Your task:
Exactly and only the lines from the one containing "данных. Отключить cookies" through the close of the entries below are to be set down.

:: Recorded information

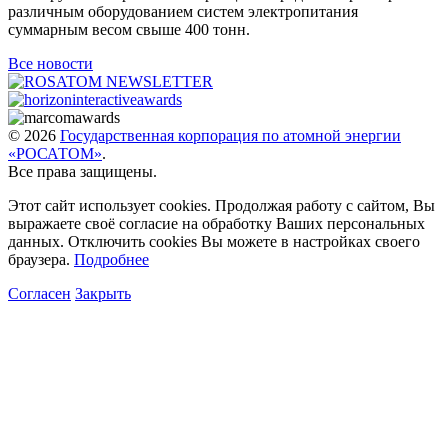
различным оборудованием систем электропитания
суммарным весом свыше 400 тонн.
Все новости
© 2026
Государственная корпорация по атомной энергии
«РОСАТОМ»
.
Все права защищены.
Этот сайт использует cookies. Продолжая работу с сайтом, Вы
выражаете своё согласие на обработку Ваших персональных
данных. Отключить cookies Вы можете в настройках своего
браузера.
Подробнее
Согласен
Закрыть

::::

Output below:
данных. Отключить cookies Вы можете в настройках своего
браузера.
Подробнее
Согласен
Закрыть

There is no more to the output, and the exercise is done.